START Source extract

House debates

Thursday, 18 August 2011

Bills

Education Services for Overseas Students (Registration Charges) Amendment Bill 2011, Education Services for Overseas Students Amendment (Registration Charges Consequentials) Bill 2011; Second Reading

12:11 pm

Photo of Andrew LeighAndrew Leigh (Fraser, Australian Labor Party) Share this | Hansard source

The opportunity to study overseas is a unique one. I was fortunate myself to have the opportunity to study in the United States as an international postgraduate student. For me it was an invaluable experience. It was an experience in which I got to learn about new subjects and to look at my own country with the benefit of a little distance. It is so true, as they say of the United States and the United Kingdom: two countries separated only by a common language. One gets the same perspective as an Australian living in the United States. Cross-cultural relationships can have their advantages too, and my own international study experience gave me the life-changing opportunity to meet my wife, Gweneth.

It is important for Australia that we encourage international students to come to this nation to study. International students are a vital part of our universities, and increasingly they are becoming an integral part of Australia's social and civic fabric. In my former career as an economics professor at the ANU, I had the privilege of guiding and supervising international students in their postgraduate studies, both masters students and PhD students. Working with and benefiting from the experience in the classroom of students born in countries other than our own is something that I have continued through an internship program in my parliamentary office today. Only recently, Ruth Tay, an ANU economics student on a scholarship from the Singaporean government, worked with me analysing mental health policy and immigration policy. Those experiences and Ruth's background very much opened my eyes to new perspectives on the issue and new systems of government. I am sure Ruth will take back some of those ideas to her work in Singapore.

Teaching international postgraduate students, as an ANU economics professor, gave me the privilege of spending time with people from a wide range of backgrounds, cultures and perspectives. I learned a great deal from them, as I hope they did from me. Some examples were Cathy Gong, a Chinese student who completed her PhD in 2008 and has gone on to publish important work on education, intergenerational disadvantage and unemployment, working with NATSEM at the University of Canberra. Cathy and I, working with Xin Meng, have even published a paper looking at intergenerational mobility in China. Dinuk Jayasuriya, born in Sri Lanka, completed his PhD in 2010 and his first position was with the World Bank. He now works with the monitoring and evaluation operations for the bank's private sector arm in the Pacific. His research looked into issues such as microcredit and behavioural economics. Daniel Suryadarma, an Indonesian PhD student who works on poverty and the economics of education, is now a research fellow at the Australian National University. Students such as these have given a great deal to their fellow students and to the institutions in which they study. I expect they will all, over the course of their careers, make substantial contributions to the developing countries in which they were born. The contribution that these students make informs the issues that we are grappling with in this place.

END Source extract
START Data extract

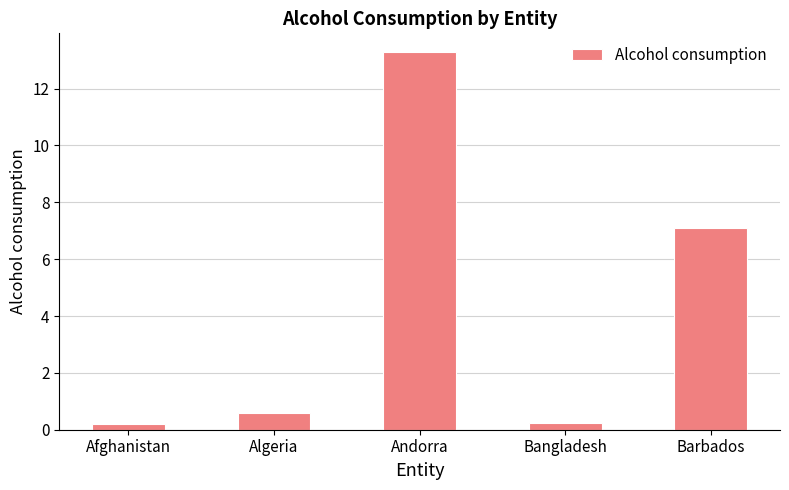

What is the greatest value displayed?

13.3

END Data extract

Exercise set:
a - Answer these questions about the speech:
(i) In which country did the speaker study as an international postgraduate student?
(ii) Which two policy areas did Ruth Tay analyze while working in the speaker's office?
(iii) In what year did Dinuk Jayasuriya complete his PhD?
b - Retype everything in the speech from "The opportunity to study overseas" down to "my wife, Gweneth.".

Answers by task:
a -
(i) The United States
(ii) Mental health policy and immigration policy
(iii) 2010

b -
The opportunity to study overseas is a unique one. I was fortunate myself to have the opportunity to study in the United States as an international postgraduate student. For me it was an invaluable experience. It was an experience in which I got to learn about new subjects and to look at my own country with the benefit of a little distance. It is so true, as they say of the United States and the United Kingdom: two countries separated only by a common language. One gets the same perspective as an Australian living in the United States. Cross-cultural relationships can have their advantages too, and my own international study experience gave me the life-changing opportunity to meet my wife, Gweneth.